### Exercise details
Gather the lines from the material that contain "Cannelée".
╔══
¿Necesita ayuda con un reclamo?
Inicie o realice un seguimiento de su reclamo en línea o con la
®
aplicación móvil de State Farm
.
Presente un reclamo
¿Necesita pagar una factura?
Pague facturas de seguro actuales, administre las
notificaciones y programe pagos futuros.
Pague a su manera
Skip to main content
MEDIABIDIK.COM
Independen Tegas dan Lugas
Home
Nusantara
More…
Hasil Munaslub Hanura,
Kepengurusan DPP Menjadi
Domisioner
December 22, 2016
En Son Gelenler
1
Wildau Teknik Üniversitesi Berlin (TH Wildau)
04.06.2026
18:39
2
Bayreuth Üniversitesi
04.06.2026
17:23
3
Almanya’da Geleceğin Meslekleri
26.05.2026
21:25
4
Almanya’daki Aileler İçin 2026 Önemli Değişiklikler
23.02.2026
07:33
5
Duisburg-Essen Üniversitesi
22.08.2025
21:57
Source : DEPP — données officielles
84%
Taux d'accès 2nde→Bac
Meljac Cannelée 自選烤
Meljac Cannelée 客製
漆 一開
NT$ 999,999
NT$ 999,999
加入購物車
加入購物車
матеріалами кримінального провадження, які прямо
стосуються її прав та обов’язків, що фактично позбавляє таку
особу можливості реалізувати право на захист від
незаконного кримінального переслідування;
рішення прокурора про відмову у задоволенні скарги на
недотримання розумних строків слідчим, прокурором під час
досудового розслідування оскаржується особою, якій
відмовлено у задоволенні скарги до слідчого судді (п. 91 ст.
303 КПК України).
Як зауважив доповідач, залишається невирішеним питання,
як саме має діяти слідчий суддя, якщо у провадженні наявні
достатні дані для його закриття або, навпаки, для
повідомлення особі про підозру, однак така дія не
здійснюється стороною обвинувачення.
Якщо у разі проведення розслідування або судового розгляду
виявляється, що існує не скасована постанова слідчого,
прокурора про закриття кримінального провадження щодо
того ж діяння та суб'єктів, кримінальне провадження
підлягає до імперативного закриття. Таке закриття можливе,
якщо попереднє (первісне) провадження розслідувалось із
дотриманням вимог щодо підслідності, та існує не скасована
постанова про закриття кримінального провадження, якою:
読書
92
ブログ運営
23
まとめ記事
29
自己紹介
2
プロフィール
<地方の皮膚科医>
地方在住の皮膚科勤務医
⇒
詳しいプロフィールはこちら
╚══
### Answer below
Meljac Cannelée 自選烤
Meljac Cannelée 客製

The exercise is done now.